Reeling, belching, dribbling drunk. The suits that they had worn earlier in the day for their degree ceremony were crumpled and stained. Henry, as a committed radical, had not worn a suit but had instead had on a T-shirt which objected in no uncertain terms to the first Gulf War. That, however, was as crumpled and stained as the rest of their attire.
It was the last night of their student days and nobody wanted to go to bed.
‘This is it, boys,’ Jimmy said, struggling to get his finger under the ring pull of another can of beer. ‘Playtime’s over! The real world is about to begin! We must mark this occasion!’
‘I thought we were fucking marking it,’ Rupert observed. ‘If eleven pints and two curries plus tequila shots isn’t marking it, what is?’
‘We must make a pact!’ Jimmy said. ‘We must always be the best of friends. Or in the case of Roop and Henry, best of enemies. Friendship like ours cannot be allowed to wither on the vine of mundane existence.’ Jimmy raised his still-unopened can in a gesture of flamboyant solemnity. ‘We must carry it with us through life!’
‘Oh, do fuck off, Jimmy, you absolute wanker!’ David slurred.
‘Guilty as charged!’ Jimmy shouted. ‘I
am
an absolute wanker both spiritually and in very practical terms. However, I speak the truth! Our friendship must endure! Wherever we go and whatever we become!’
‘But where will we go! What will we become?’ Henry enquired through a mouthful of cold chips salvaged from a previous day’s takeaway.
‘Well, I don’t know about you, but I’m going to the toilet,’ Robbo said, rising unsteadily.
‘No, wait, Robs, this is serious,’ Jimmy insisted with the sudden intensity of the very drunk person who has seen the truth and needs to share it. ‘We should think about this.

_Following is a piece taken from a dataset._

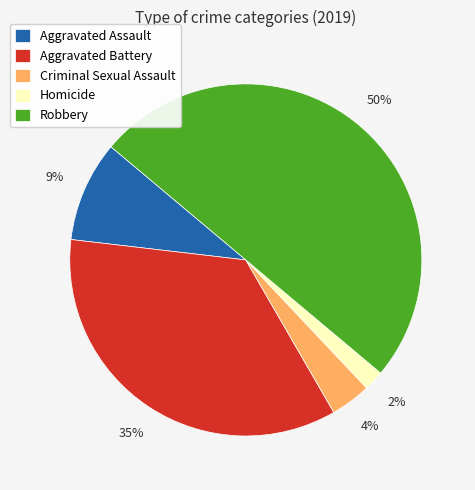

True or false: Aggravated Assault accounts for 9% of the total.

True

Where will we all be in ten, fifteen, twenty years? Come on. Let’s look into the future. Robbo, you need a piss so you go first.’
‘In ten, fifteen and twenty years,’ Robbo replied, ‘I hope to be
exactly
as I am now. Unchanged! That is, drunk! Very, very drunk.’
‘Good answer!’ Jimmy shouted. ‘The
right
answer.’
‘Can I go to the toilet now?’
‘Yes, you may. David, where will you be? What will you become?’
David chewed on a cold chip for a moment before answering.
‘I shall have designed and built the most famous building on the planet and will also be shagging Madonna,’ he said finally.
‘You do realize she’ll be pushing fifty by then?’ Jim pointed out.
‘I do realize that, Jim,’ David answered, ‘because I am not a moron. And she will no doubt be a fat, sagging, great big wobbling jelly of cellulite by then also, but I shall still love her and I shall still shag her. What’s more, I shall shag her in the penthouse of my fabulous building.’
‘Good answer! The
right
answer,’ Jimmy shouted, finally managing to open his can and in the process spraying himself with beer. ‘Henry?’
‘Minimum Cabinet minister. Maximum Prime Minister,’ Henry replied promptly, ‘in a second-term Labour government.’
‘Bad answer!’ Jimmy shouted. ‘
Wrong
answer. Boring answer.’
‘Nonetheless the true answer,’ Henry insisted. ‘You wait.’
Rupert threw an almost empty can at him.
‘Haven’t you got it yet, Henry, you arse?’ he said. ‘Hasn’t the penny dropped? There is never going to be another Labour government
ever again
.’
‘We shall see, you Nazi bastard,’ Henry replied. ‘We shall see.’
‘Yes we will, you commie moron.’
‘Come on,’ Jimmy pressed. ‘Your turn, Rupert.’
‘I shall be rich, of course. Incredibly rich. What other ambition is there?’